Australian Prime Minister Scott Morrison insisted that “blame doesn’t help anybody” on Sunday among increasing uproar over Australia’s apocalyptic wildfire outbreak. “Now is the time to focus on the response,” he said.
“Overanalysis of these things is not a productive exercise.”
Morrison also denied that his government had not acknowledged the link between climate change and the growing problem of drought and wildfires in Australia, though he did not address accusations that it was failing to do anything about them.
Morrison said at the weekend that 3,000 army, navy, and air force reservists will join the firefighting effort and firefighting aircraft would be leased from other countries.
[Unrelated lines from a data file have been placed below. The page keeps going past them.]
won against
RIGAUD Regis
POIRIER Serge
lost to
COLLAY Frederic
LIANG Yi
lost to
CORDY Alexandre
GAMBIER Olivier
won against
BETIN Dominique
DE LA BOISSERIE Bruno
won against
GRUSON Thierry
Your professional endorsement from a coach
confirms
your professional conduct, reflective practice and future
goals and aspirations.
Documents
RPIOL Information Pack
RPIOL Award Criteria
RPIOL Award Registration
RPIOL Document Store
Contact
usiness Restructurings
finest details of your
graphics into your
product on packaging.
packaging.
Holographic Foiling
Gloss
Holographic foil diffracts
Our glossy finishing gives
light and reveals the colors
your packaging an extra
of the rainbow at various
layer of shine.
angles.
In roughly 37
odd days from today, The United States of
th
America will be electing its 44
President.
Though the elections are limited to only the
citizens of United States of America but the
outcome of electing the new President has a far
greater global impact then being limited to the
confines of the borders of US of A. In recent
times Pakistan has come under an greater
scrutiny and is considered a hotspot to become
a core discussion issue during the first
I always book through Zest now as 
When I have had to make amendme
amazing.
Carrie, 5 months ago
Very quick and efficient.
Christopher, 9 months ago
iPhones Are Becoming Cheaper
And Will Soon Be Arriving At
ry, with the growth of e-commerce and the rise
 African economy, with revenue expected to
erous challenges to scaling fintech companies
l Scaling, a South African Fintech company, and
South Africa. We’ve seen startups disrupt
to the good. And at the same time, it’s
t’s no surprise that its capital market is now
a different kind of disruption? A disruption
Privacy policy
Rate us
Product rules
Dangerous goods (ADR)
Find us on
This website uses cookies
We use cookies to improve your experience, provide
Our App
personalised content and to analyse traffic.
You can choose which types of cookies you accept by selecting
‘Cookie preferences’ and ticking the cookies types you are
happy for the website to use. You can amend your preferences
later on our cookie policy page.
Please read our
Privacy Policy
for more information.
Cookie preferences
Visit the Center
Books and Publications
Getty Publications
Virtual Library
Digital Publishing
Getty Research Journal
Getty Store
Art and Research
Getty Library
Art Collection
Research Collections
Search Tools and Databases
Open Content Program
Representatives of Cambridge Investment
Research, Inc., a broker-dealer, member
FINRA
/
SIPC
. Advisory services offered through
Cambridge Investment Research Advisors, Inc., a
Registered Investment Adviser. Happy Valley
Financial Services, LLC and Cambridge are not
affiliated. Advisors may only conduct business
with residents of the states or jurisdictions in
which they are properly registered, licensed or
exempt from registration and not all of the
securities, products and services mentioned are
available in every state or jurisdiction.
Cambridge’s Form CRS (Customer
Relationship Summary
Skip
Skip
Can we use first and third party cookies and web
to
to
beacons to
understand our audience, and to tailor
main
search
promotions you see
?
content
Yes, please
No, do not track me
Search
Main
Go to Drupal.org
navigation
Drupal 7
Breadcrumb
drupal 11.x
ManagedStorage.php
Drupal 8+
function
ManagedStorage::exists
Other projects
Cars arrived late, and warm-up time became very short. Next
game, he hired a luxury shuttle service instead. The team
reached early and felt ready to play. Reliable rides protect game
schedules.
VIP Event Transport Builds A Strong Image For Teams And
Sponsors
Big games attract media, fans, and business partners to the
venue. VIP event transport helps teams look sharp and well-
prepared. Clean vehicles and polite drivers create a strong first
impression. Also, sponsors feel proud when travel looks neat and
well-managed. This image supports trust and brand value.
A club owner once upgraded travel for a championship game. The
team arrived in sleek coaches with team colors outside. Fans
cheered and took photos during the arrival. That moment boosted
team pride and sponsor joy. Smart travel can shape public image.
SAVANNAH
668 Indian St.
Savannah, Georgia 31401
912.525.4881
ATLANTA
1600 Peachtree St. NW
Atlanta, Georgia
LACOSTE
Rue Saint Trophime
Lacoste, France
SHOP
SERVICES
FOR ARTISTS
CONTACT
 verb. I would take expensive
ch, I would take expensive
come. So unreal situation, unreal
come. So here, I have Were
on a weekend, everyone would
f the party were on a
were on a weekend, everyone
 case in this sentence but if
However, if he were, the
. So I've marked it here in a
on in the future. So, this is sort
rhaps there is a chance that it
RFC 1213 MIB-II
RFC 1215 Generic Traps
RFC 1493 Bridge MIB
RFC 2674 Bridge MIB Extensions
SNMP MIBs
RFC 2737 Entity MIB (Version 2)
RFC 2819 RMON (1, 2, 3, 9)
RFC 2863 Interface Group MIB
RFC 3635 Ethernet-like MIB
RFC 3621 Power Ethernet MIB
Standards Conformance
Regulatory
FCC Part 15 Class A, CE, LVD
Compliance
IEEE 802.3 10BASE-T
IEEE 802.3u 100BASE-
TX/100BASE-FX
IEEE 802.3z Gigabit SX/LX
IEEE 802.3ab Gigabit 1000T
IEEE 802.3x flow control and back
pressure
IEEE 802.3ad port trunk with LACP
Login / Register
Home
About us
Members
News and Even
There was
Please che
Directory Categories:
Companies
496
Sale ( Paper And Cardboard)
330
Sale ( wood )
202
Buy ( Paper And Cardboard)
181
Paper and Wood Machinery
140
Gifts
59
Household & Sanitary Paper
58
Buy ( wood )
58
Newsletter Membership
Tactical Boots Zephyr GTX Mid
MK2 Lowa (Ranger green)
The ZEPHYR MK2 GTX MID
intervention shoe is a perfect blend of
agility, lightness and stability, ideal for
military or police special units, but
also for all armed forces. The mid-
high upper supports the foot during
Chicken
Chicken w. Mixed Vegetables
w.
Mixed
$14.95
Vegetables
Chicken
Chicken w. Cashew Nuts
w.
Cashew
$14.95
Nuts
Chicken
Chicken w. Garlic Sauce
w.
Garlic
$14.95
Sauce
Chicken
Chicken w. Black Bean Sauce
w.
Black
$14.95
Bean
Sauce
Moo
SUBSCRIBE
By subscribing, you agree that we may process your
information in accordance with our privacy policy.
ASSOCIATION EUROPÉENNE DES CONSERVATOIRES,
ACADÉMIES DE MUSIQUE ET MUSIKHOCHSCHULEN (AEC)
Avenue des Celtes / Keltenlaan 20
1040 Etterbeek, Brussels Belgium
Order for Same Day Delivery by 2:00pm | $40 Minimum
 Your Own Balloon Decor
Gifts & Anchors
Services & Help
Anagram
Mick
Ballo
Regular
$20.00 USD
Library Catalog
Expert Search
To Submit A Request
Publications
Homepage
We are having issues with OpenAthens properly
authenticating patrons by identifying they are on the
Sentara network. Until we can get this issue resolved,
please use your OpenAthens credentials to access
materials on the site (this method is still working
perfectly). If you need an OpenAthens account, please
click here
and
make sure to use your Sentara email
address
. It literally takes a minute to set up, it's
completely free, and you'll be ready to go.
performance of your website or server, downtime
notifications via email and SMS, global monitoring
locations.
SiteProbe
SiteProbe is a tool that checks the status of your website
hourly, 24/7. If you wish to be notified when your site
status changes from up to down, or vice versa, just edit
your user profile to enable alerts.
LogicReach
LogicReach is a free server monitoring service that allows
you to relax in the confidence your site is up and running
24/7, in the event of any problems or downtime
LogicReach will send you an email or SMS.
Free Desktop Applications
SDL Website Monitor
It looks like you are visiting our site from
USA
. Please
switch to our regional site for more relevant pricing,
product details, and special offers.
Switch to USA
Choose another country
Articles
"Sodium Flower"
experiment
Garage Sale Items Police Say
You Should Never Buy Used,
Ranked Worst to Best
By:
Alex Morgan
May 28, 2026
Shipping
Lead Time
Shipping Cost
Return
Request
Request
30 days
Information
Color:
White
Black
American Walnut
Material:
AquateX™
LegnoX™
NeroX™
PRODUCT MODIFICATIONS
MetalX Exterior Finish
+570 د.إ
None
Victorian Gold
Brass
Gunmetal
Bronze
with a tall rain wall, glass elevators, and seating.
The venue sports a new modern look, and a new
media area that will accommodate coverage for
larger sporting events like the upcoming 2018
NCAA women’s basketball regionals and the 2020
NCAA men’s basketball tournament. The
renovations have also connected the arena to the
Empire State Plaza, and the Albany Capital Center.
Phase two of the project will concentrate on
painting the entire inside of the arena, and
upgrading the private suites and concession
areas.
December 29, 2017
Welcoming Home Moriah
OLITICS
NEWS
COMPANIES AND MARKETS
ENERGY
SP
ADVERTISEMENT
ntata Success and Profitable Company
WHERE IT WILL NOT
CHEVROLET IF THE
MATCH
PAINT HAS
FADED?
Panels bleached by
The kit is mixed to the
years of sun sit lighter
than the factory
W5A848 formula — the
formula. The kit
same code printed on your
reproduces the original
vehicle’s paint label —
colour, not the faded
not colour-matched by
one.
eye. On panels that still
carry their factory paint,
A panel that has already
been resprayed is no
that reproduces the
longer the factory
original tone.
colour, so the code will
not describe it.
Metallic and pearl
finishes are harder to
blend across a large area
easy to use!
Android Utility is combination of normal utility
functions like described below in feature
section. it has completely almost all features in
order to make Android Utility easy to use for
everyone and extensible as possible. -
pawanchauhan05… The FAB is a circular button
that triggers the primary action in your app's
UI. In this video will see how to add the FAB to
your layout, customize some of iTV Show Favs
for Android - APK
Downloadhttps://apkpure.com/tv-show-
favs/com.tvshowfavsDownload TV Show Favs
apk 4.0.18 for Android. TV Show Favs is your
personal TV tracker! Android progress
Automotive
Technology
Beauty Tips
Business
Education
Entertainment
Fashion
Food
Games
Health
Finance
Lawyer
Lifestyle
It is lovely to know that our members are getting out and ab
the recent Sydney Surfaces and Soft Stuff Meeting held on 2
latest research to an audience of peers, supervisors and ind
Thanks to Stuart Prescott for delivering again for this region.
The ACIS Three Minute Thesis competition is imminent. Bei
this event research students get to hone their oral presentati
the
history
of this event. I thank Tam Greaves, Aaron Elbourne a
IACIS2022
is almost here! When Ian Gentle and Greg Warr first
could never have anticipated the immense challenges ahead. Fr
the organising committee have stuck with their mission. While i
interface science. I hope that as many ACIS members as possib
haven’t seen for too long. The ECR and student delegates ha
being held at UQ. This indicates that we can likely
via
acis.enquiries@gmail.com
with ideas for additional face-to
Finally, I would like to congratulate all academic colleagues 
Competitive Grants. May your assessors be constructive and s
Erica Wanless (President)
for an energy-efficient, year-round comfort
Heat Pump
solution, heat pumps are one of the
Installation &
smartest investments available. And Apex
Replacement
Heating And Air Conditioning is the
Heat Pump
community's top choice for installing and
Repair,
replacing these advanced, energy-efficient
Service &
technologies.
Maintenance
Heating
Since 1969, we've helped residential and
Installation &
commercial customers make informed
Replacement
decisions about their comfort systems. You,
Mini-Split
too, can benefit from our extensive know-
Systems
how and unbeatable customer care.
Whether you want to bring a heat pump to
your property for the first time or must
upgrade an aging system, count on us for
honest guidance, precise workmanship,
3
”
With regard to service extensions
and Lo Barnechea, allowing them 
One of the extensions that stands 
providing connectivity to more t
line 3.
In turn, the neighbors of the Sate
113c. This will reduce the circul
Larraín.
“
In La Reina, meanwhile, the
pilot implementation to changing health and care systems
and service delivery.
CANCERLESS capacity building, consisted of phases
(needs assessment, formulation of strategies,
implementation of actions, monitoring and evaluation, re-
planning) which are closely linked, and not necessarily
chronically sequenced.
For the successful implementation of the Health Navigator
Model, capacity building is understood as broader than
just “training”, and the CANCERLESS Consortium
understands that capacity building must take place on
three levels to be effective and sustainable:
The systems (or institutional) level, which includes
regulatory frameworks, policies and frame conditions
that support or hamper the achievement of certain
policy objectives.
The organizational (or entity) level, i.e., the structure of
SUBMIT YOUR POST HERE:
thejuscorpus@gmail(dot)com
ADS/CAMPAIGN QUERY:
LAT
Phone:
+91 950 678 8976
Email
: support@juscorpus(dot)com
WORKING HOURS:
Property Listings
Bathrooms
But critics said such measures should have been taken before, while he also faced accusations of “milking” the announcement for political purposes.
Rural Fire Service Commissioner Shane Fitzsimmons said he had learned about the military assistance from the press, saying it was “disappointing and some surprise to hear about these things through public announcements.”
Meanwhile, the Australia Defence Association criticized a government video about the deployment, describing it as “party political advertising milking Australian Defence Force (ADF) support to civil agencies” and “a clear breach of the non-partisanship convention applying to both the ADF and ministers.”
The human death toll climbed to 25 over the weekend, with a man in New South Wales suffocating while trying to put out flames engulfing the home of a neighbor and a father and son team, famed bush pilot “Desert” Dick Lang and his son Clayton, died fighting fires on Kangaroo Island.
The number of mammals, birds, and reptiles to have perished is estimated at half a billion, with conservationists on Kangaroo Island, an animal refuge and center of ecotourism, saying thousands of koalas and kangaroos have died while the critically endangered Kangaroo Island dunnart, a mouse-like marsupial species unique to the island, could have been exterminated.
The eight monitoring stations that had been set up to track the diminutive mammals have all melted.
The work of a 25-year conservation project to increase numbers of the glossy black cockatoo is believed to have been negated in a single week.